Four hours. Fawkes had issued the code four hours ago, and we were still at a standstill. I had to get out of there.
Van Offo was offline. I tapped into the hospital records and checked the inpatient list; he’d been brought in to have the bullet removed from his neck, and was discharged two hours ago.
The man arrested at the site, Rafe Pena, hadn’t fared as well; he was still checked in. He’d suffered broken bones, internal injuries, and multiple bite wounds. He was listed as being in serious but stable condition.
I found the FBI records for the lockdown at Mother of Mercy and brought them up. According to them, Van Offo and one SWAT team member were taken out, along with me, by the EMTs. The SWAT officer died in transit. There were no other survivors from the basement.
“Where’s Pena?” I asked. Pellwynne frowned.
“He’s not ready for transport yet,” she said. “His injuries were fairly traumatic. Don’t worry about him right now.”
I watched one black vein bulge in that gray arm. I tried, but I couldn’t look away from it.
“You know, it may not seem that way now,” Pellwynne said, “but you’re very lucky, Agent Wachalowski.”
I cycled through the footage. Bodies lay in a foot of water that had turned red with blood. The cages had been torn open and the captives inside ripped apart. There was blood spatter painted across the walls, punctuated by bullet marks. It had been a slaughter.
“I found you a good match,” she said. “The nerve interface …it’s some of my best work. I know that doesn’t make this any easier to swallow. There was enough residual tissue to use with the growth accelerators. The join is solid. The blood is the latest version. It’s field upgradable, so you won’t have to report to Heinlein for transfusions.
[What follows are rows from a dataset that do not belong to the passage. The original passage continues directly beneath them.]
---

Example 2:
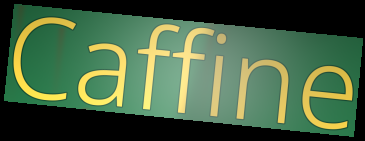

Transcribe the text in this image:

Caffine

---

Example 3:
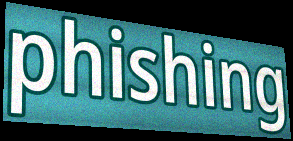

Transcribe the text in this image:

phishing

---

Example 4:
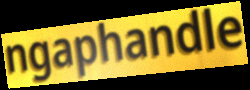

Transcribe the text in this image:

ngaphandle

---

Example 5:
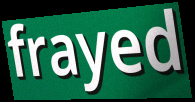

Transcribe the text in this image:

frayed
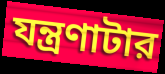
যন্ত্রণাটার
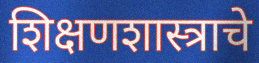
शिक्षणशास्त्राचे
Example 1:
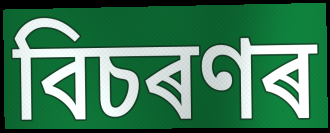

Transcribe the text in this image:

বিচৰণৰ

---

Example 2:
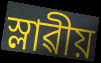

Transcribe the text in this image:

স্লাৱীয়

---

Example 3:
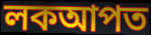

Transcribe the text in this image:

লকআপত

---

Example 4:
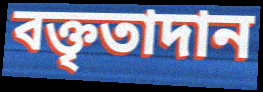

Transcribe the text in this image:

বক্তৃতাদান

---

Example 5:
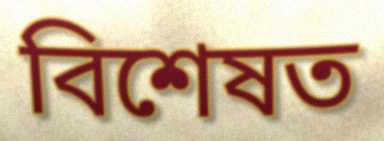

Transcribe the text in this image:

বিশেষত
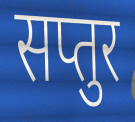
सप्तुर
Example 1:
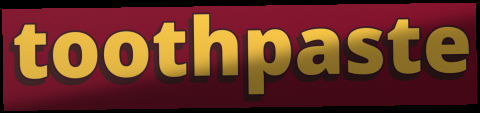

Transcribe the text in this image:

toothpaste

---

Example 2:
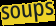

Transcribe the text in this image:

soups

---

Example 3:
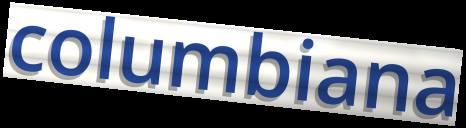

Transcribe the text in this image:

columbiana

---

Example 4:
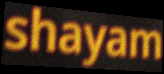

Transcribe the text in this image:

shayam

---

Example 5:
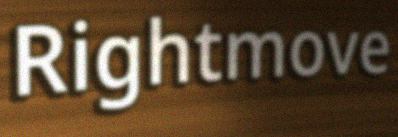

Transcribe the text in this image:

Rightmove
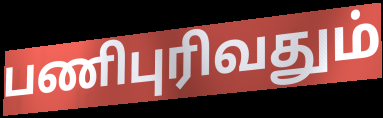
பணிபுரிவதும்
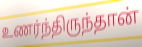
உணர்ந்திருந்தான்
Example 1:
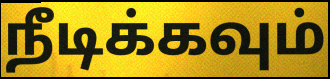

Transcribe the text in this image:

நீடிக்கவும்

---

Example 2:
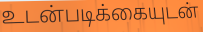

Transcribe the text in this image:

உடன்படிக்கையுடன்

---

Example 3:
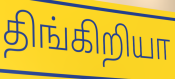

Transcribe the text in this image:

திங்கிறியா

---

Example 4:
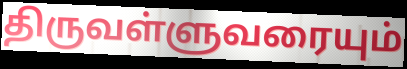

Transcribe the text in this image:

திருவள்ளுவரையும்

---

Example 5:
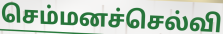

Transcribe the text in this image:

செம்மனச்செல்வி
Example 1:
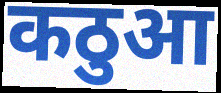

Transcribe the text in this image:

कठुआ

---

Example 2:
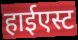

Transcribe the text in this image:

हाईएस्ट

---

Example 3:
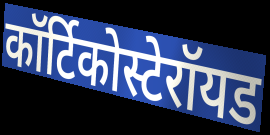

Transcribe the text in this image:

कॉर्टिकोस्टेरॉयड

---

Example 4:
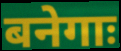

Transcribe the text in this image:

बनेगाः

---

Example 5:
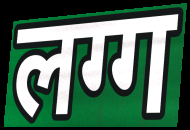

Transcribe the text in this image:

लग्ग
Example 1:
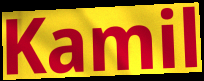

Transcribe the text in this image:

Kamil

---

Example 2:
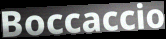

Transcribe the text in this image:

Boccaccio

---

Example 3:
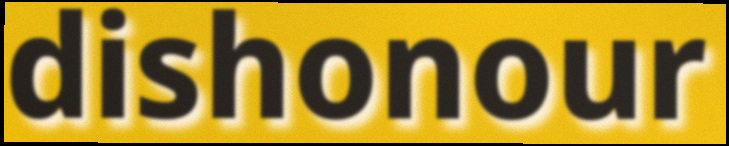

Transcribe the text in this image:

dishonour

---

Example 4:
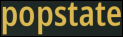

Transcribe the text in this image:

popstate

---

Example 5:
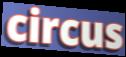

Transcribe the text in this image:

circus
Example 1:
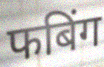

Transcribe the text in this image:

फबिंग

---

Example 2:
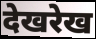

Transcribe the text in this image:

देखरेख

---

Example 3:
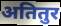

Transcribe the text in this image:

अतितुर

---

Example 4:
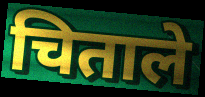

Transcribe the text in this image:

चिताले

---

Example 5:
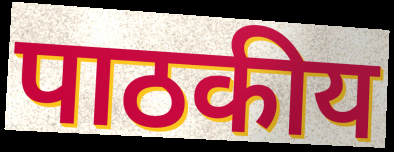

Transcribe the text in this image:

पाठकीय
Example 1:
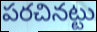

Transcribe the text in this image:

పరచినట్టు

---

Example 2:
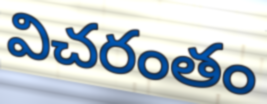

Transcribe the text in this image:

విచరంతం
You shouldn’t experience any of the tingling or phantom muscle ticking usually associated with the older variants, and you’ll have full—”
“When can I leave?”
“As soon as you want. I’ll be honest, Agent—we could use the room.”
I sat up and put a call into the Bureau to let them know I was back on my feet. Fawkes could have played this card at any time—he didn’t choose today at random. I had to find out what the reason was.
“You can sign for your weapon when you check out,” she said. “I’ve left my contact information on your JZI, should you have any questions or need anything.”
“Thanks,” I said, but I barely heard her. She lingered for another minute; then I was vaguely aware of her leaving the room. The fly continued to bounce at the window as I stared at the black vein, following it as it branched out beneath the stranger’s cold, dead skin. Though terror was brewing somewhere inside me, I couldn’t look away.
Nico Wachalowski—VA Hospital
I left the hospital room in a daze. The circuit request still flashed in the corner of my eye. MacReady hadn’t picked up. Maybe he wasn’t going to.
Because of the trouble in the streets, the halls were crowded. Patients sat, holding bloodied gauze in place, outside doors while doctors rushed by. People were shouting, but I barely heard it. I felt like I was moving through the chaos in a bubble. Numb. Blood dotted the floor in a wandering line, and I followed it, heading toward the elevators.